PAGE TEXT:

◆ ◆ ◆ ◆ ◆

Paint is not just paint anymore. Smart coatings are a subset of advanced coatings and may be defined as coating materials that are capable of adapting their properties dynamically to an external stimulus. The term “smart” refers to the concept of coatings being able to sense the environment and make an appropriate response to that stimulus.

Their emerging and potential uses are legion. Smart coatings help in reducing the need for air conditioning and heating within buildings and cars. Thermochromic coatings have heat-reflective properties that change according to temperature. A window painted with a thermochromic coating can switch from heat reflection during warm weather to heat absorption during winter. Coatings also can be used to capture energy during the day, before releasing it as electricity or heat at night.

Smart coatings are sensitive to external stimuli such as electricity and gas. This allows them to change color on command and to warn of electricity malfunctions or gas leaks. Electrical-conducting smart coatings have created the possibility of TV screens that can be painted onto walls. Smart coatings with enzyme-based additives may detoxify nerve gases and leaked pesticides.

Smart coatings with deliberately fading colors could also be used to indicate when a new coating needs to be applied. Easily removable coatings for the decoration and protection of products, ranging from household appliances to winter sports equipment, are also available. Smart coatings that recognize when they are damaged and that are capable of repairing themselves have been developed. Such a smart coating would release repair components from built-in, micro- or nano-sized “containers,” which would release a repair fluid into the damaged area and then cure and cover the damage.

Road safety can be improved by the sense-and-respond properties of smart coatings, by automatically changing the color of a road into something brighter as darkness descends. The development of luminescent smart coatings that absorb sunlight during the day and release it during the evening will improve car safety.

In the near future, smart coatings will also have health and hygiene functions. Coatings embedded with antibacterial polymers will kill bacteria in hospitals and the home. Smart coatings with absorption properties could be used to remove cigarette and other unpleasant smells, and dust-repellent properties could ensure increased hygiene.

Smart coatings play an important role in disguising and hiding objects for both military and nonmilitary purposes. All combat vehicles are coated in camouflage colors, and stealth bombers are hidden by their radar-absorbing coatings. The ultimate development of smart-coating technologies may create the real possibility of both machine and soldier being made invisible to the naked eye.

Table 1 indicates the global market for various types of emerging coating technologies. Nano-coatings/smart coatings account for the major share of the market for emerging coating technologies (Table 2).

Infrared Reflective Pigments

One smart coating industry trend is the use of infrared reflective pigments. The Shepherd Color Co., founded in 1980, produces complex inorganic color pigments for coatings in the building and construction, automotive, and aerospace markets. BCC Research sat down with a spokesperson of The Shepherd Color Co. to discuss these pigments and other industry trends.

BCC: Where do you see the industry in 5 to 10 years in terms of product offerings, technology, challenges and outcomes?

◆ ◆ ◆ ◆ ◆

WHAT IS REQUIRED: In the smart coatings text, what can a window painted with a thermochromic coating do? The items are separate material and are not part of the smart coatings text.

Stored data entries
◆ ◆ ◆ ◆ ◆

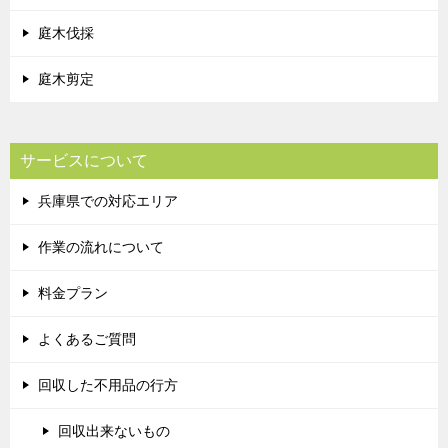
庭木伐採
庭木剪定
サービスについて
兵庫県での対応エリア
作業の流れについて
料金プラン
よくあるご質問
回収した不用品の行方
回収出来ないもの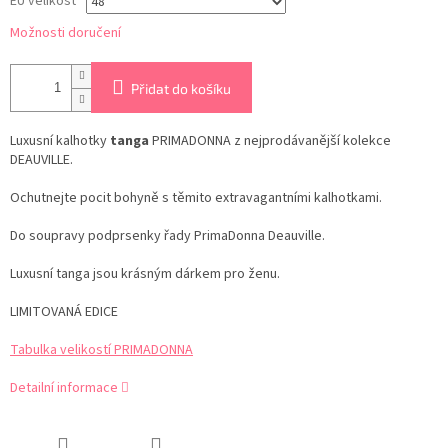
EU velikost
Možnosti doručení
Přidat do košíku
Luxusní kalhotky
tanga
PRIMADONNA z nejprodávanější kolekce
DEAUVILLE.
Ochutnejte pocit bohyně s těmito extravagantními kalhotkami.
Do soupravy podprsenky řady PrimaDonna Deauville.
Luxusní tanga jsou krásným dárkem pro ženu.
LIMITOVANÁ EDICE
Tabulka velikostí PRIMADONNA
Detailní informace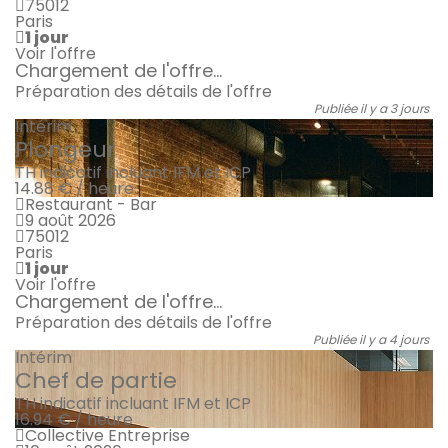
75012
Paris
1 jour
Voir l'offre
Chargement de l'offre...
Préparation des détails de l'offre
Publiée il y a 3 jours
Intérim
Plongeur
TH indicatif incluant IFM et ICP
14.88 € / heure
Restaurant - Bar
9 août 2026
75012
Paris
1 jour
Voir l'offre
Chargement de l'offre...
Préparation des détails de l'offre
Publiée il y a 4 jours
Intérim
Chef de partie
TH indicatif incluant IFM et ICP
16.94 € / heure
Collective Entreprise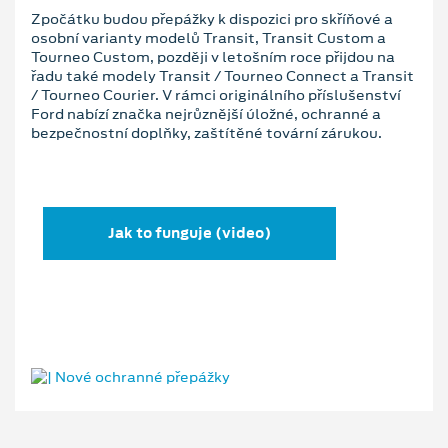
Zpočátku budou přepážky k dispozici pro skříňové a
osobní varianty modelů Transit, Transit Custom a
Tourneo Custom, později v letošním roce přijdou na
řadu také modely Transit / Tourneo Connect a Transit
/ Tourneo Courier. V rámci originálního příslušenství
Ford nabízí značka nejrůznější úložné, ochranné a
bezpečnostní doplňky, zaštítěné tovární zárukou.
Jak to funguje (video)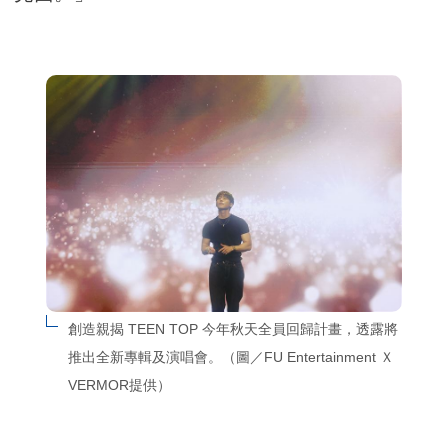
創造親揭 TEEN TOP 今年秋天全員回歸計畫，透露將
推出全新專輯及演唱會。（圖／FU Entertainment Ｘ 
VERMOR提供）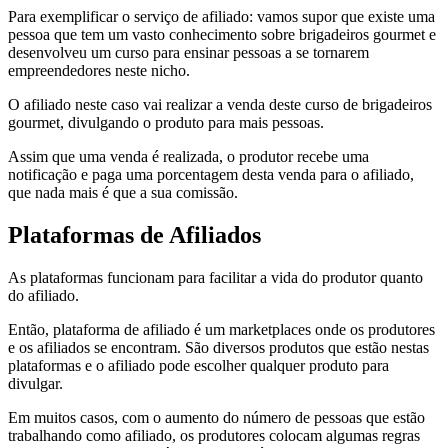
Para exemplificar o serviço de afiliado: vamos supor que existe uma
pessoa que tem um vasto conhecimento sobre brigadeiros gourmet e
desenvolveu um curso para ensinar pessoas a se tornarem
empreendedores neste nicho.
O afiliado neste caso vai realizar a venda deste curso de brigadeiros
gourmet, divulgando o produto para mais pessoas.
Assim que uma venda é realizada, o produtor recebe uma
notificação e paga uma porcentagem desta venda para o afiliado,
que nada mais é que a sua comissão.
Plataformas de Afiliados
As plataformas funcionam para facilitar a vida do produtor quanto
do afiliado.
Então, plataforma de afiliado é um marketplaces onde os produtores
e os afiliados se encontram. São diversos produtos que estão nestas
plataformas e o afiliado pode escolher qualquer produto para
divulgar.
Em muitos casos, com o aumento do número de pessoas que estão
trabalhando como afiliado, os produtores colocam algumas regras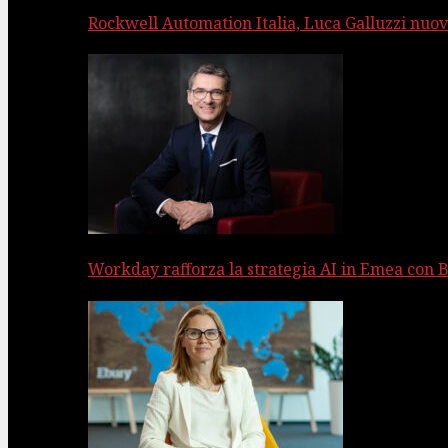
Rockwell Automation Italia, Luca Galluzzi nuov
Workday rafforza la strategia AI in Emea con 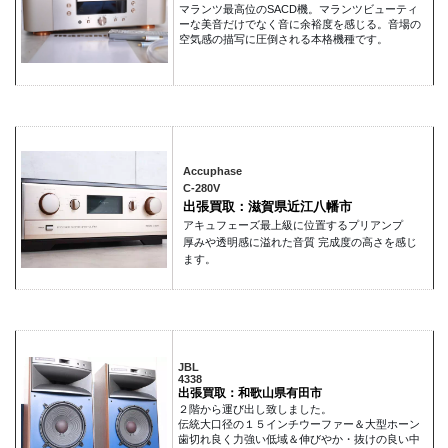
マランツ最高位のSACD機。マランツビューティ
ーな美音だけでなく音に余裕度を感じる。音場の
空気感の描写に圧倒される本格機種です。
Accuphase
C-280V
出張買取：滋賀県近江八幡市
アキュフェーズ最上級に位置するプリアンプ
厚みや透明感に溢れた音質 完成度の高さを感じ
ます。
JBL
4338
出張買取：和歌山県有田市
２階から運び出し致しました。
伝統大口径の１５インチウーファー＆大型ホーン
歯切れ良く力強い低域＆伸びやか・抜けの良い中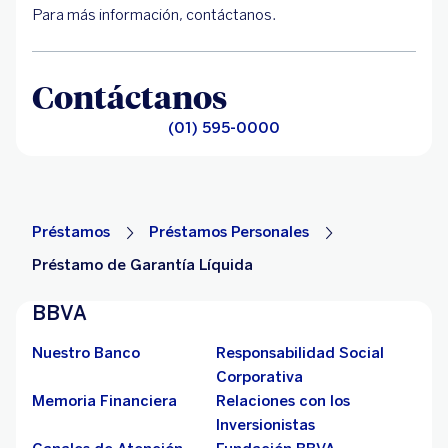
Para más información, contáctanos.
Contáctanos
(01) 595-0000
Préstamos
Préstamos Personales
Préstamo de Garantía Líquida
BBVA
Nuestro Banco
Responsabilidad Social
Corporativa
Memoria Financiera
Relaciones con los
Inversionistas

◆ ◆ ◆ ◆ ◆

EXERCISE OUTPUT: It can switch from heat reflection during warm weather to heat absorption during winter.